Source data
___
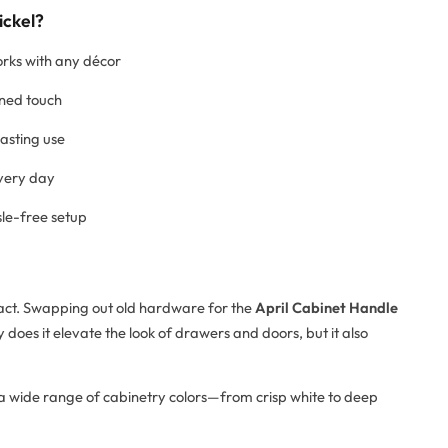
ickel?
orks with any décor
ined touch
lasting use
every day
sle-free setup
mpact. Swapping out old hardware for the
April Cabinet Handle
 does it elevate the look of drawers and doors, but it also
th a wide range of cabinetry colors—from crisp white to deep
___
Render the text of the entries above as a JSON list of strings, one string per line and no blank lines. Omit the pictures.

◆ **Answer**:
[
  "ickel?",
  "orks with any décor",
  "ined touch",
  "lasting use",
  "every day",
  "sle-free setup",
  "mpact. Swapping out old hardware for the",
  "April Cabinet Handle",
  " does it elevate the look of drawers and doors, but it also",
  "th a wide range of cabinetry colors—from crisp white to deep"
]